Representation of Maxwell’s demon, an imaginary creature sorting out particles according to their speed. Source: Wikimedia

The most recognizable statement of this scientific principle says: “any spontaneous natural process evolves towards an increase in entropy.” In other words, it tends toward disorder, implying a loss of “useful” energy or, if preferred, a degradation of energy. To challenge this law, Maxwell put forward the following scenario:

      • Imagine a closed (isolated) system, a box filled with a gas at a certain temperature. This means that the molecules of the gas move at a certain average speed. Some molecules move faster than average and others travel more slowly.
      • Now suppose that inside the box there is a partition that separates the right side from the left. Both sides of the box will be filled with gas at the same temperature.
      • And finally, imagine that the partition that separates both parts has a microscopic trap-door, which a tiny and manipulative creature can open and close at will to get the fastest molecules to concentrate on the left side and the slowest on the right. This would increase the order of the system, thereby violating the second law of thermodynamics.

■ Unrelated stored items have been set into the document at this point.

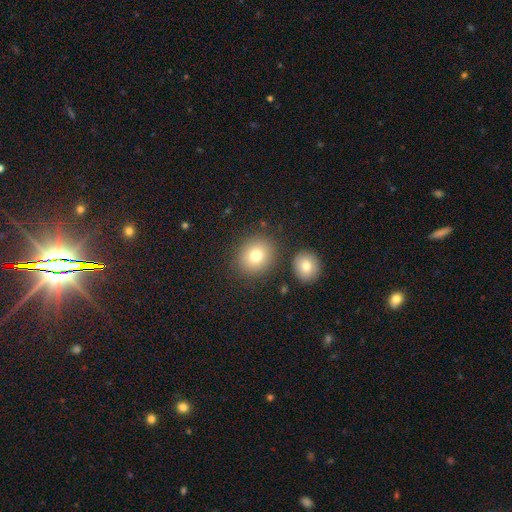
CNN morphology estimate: A smooth galaxy with no disk features (77%) that is round (76%). Merging: none (81%).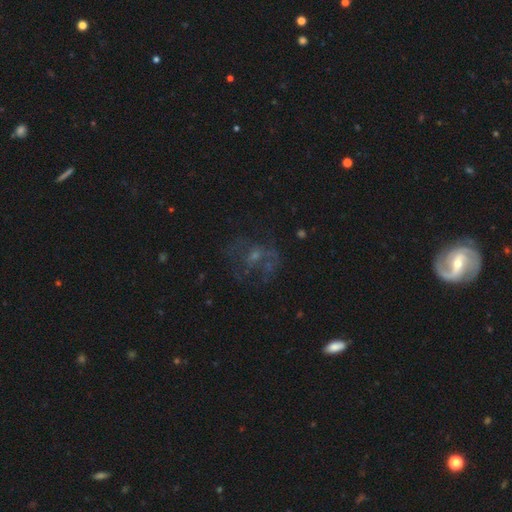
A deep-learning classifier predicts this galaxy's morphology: Smooth or featured?
  - featured or disk: 52% *
  - star or artifact: 24%
  - smooth: 23%
Edge-on disk?
  - no: 97% *
  - yes: 3%
Bar?
  - no: 73% *
  - weak: 22%
  - strong: 5%
Spiral arms?
  - no: 61% *
  - yes: 39%
Bulge size?
  - small: 49% *
  - moderate: 28%
  - none: 19%
  - large: 3%
  - dominant: 1%
Merging?
  - none: 51% *
  - major disturbance: 28%
  - minor disturbance: 17%
  - merger: 4%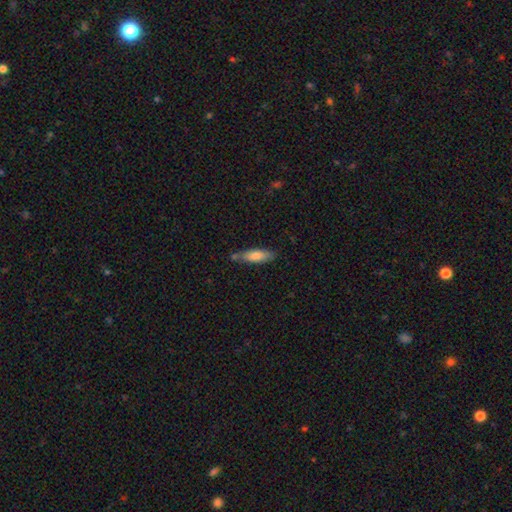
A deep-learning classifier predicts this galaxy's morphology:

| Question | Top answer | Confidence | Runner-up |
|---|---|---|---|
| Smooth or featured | smooth | 75% | featured or disk (19%) |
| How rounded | cigar-shaped | 51% | in between (47%) |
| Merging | none | 69% | minor disturbance (20%) |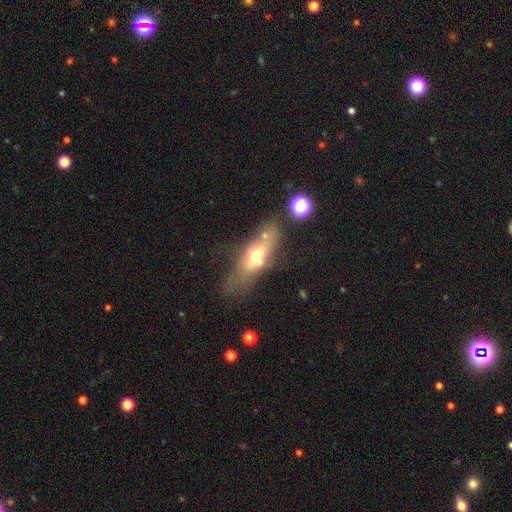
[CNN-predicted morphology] A smooth galaxy with no disk features (50%) that is in between round and cigar-shaped (61%). Merging: none (45%).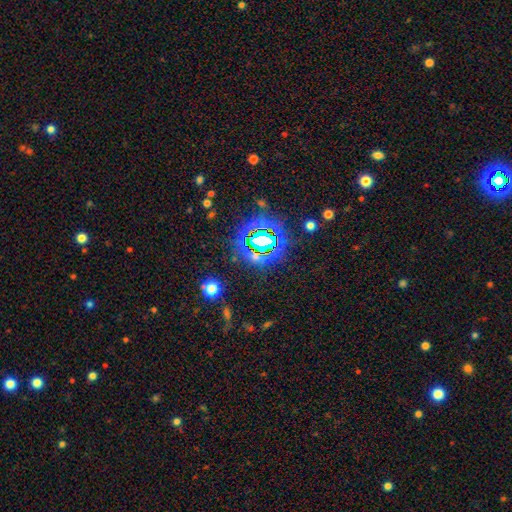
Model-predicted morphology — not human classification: This is likely a star or artifact rather than a galaxy (73%).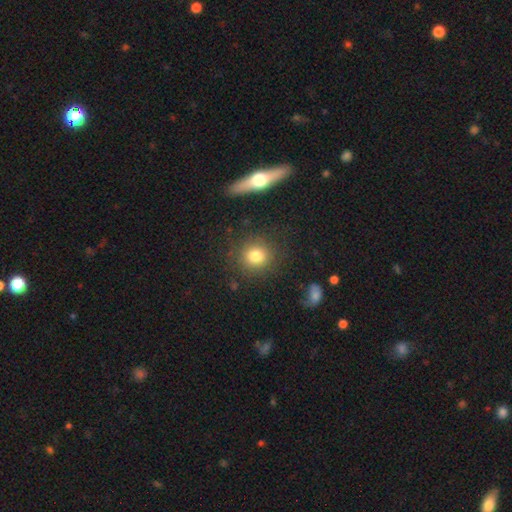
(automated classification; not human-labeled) A smooth galaxy with no disk features (80%) that is round (87%).

Vote fractions:
- Smooth or featured? smooth: 80% / star or artifact: 12% / featured or disk: 8%
- How rounded? round: 87% / in between: 12% / cigar-shaped: 1%
- Merging? none: 86% / minor disturbance: 8% / major disturbance: 4% / merger: 2%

Maxwell’s demon has not only inspired generations of physicists but has also provided the motivation behind this puzzle that converts the player into the demon of the following system: a board or grid in which there are 18 molecules and where the objective is to introduce order. This is achieved by placing the molecules in cells, under the following rules:

      • Each row and column must contain exactly two molecules.
      • The occupied cells cannot be contiguous (nor diagonal).
      • The numbers in the margins of the grid indicate the number of empty cells between the two molecules in that row or column.

Table 1: For beginner demons


Table 2: For real Mephistopheles

Solving these two boards requires a considerable expenditure of mental energy, such as that of the physicists who tried to solve and deconstruct the paradox formulated in 1867 by Maxwell. Let’s look at this before we learn the solution to the puzzle.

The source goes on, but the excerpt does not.